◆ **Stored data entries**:
────
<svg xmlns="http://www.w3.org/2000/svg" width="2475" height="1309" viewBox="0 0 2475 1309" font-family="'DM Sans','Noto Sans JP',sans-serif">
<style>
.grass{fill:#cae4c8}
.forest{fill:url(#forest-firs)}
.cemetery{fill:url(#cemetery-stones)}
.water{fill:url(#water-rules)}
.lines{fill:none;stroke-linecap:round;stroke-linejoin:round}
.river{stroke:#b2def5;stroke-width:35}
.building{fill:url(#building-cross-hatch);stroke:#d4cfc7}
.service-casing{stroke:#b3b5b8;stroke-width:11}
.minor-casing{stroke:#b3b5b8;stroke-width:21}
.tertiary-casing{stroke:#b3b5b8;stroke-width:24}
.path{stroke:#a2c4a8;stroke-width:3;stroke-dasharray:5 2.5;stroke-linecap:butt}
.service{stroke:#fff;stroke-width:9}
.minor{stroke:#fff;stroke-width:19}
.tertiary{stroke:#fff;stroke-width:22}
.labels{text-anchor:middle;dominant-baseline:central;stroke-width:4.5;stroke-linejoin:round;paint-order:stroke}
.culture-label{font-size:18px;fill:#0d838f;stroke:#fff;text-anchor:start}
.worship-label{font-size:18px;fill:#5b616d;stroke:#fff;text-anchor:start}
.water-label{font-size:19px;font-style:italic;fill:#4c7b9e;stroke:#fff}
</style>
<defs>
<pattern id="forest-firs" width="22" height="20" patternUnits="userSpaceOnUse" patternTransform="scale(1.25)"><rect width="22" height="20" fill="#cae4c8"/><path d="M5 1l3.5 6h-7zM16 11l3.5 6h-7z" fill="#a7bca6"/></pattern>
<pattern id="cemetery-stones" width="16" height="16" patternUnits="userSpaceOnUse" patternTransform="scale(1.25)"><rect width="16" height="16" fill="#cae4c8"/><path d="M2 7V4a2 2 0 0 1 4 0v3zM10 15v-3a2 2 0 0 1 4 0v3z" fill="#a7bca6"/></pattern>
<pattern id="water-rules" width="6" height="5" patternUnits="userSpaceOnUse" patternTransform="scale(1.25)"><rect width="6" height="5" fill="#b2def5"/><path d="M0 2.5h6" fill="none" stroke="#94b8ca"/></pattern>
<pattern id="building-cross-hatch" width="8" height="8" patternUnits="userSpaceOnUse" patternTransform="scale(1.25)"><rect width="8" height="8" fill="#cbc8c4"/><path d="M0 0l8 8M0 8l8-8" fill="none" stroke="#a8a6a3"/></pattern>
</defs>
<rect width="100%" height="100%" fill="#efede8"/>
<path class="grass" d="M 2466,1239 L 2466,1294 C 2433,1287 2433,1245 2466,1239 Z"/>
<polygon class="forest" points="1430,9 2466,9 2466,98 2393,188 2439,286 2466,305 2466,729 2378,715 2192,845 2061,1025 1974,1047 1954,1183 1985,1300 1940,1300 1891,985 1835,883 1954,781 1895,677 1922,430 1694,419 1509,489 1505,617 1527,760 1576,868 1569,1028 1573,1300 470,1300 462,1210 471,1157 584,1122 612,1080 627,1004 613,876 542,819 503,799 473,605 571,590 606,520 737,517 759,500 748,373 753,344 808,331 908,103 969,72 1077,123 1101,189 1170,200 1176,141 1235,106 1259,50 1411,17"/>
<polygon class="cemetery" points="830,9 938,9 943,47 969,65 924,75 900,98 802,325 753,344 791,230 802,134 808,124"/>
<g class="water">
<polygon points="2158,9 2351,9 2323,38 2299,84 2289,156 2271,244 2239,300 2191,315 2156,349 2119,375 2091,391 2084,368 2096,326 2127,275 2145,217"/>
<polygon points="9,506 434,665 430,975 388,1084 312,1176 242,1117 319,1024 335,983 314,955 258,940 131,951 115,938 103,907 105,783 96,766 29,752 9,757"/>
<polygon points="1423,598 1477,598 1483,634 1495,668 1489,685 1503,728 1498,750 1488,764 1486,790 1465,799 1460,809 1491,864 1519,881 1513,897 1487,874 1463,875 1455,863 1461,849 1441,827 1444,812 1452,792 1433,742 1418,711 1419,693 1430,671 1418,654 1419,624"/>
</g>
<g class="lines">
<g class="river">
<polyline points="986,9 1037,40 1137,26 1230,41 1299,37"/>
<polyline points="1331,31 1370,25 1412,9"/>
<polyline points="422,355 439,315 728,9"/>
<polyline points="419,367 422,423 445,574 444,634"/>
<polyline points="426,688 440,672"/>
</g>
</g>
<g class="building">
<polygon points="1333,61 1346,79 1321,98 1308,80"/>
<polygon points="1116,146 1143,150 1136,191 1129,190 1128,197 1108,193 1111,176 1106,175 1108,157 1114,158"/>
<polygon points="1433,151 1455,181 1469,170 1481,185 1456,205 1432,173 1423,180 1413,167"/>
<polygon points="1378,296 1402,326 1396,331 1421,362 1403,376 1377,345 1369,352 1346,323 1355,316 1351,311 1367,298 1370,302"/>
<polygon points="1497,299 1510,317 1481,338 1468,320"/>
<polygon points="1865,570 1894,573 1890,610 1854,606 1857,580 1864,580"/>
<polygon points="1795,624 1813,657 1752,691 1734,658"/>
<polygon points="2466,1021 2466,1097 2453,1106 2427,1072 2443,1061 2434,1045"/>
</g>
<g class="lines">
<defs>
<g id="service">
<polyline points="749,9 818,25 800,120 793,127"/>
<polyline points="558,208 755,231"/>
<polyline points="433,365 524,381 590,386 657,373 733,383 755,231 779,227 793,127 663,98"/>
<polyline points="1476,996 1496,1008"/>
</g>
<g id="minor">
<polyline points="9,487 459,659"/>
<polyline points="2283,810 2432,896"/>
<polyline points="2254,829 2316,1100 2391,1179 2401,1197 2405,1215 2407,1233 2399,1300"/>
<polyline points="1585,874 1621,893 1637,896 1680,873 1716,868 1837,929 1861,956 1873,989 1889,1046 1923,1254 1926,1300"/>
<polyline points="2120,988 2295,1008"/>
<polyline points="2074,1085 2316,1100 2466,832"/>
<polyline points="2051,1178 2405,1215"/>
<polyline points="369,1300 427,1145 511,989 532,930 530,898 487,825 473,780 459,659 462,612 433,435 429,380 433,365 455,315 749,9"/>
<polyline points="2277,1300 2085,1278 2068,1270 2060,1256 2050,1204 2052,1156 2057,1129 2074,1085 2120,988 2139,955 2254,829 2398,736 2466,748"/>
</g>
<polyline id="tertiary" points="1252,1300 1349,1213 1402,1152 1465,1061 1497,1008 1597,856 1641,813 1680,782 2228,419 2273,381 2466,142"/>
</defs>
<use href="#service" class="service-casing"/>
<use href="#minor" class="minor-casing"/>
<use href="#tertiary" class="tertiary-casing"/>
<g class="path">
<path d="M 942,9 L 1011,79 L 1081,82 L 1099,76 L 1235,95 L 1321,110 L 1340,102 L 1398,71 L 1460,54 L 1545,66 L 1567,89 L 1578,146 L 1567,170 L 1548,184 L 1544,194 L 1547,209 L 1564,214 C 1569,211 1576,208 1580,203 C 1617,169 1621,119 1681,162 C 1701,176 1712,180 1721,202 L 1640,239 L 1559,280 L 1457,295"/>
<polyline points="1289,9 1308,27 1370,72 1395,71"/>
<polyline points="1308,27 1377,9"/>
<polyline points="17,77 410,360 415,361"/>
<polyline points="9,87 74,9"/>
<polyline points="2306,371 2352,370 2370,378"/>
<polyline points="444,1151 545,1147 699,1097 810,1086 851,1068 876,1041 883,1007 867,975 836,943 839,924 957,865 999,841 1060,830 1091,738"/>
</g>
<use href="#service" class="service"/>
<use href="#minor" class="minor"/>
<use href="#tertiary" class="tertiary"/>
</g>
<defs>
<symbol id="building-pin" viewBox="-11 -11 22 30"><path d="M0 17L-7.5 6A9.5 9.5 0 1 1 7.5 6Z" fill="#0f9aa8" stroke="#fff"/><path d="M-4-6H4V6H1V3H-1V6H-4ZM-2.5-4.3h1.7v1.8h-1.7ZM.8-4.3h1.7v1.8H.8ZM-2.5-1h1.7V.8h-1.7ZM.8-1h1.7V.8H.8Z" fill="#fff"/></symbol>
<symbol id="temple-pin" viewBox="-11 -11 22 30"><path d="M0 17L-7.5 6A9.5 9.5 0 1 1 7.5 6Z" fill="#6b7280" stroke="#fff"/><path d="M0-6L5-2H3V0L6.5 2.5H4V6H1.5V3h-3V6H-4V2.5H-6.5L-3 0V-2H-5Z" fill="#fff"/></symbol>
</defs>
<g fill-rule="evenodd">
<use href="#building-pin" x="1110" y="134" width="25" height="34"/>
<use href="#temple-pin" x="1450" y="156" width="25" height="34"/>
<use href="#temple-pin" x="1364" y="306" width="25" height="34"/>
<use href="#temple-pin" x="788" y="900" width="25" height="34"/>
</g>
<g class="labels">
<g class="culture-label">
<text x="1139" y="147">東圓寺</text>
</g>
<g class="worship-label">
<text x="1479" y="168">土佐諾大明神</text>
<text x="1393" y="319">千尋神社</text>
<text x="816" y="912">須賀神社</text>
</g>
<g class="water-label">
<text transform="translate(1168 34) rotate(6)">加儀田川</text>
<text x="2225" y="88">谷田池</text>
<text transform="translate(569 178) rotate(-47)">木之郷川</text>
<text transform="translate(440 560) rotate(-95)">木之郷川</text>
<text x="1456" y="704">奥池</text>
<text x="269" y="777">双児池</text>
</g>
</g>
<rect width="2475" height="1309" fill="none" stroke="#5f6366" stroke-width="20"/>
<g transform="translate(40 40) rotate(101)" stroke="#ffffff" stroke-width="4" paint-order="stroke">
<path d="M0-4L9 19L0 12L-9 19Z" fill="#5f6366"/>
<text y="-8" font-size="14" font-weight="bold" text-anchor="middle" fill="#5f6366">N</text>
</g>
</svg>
────
Looking at the records above, work out how many lines include the string "linecap". Give the number and nothing else.

◆ **RESPONSE**:
2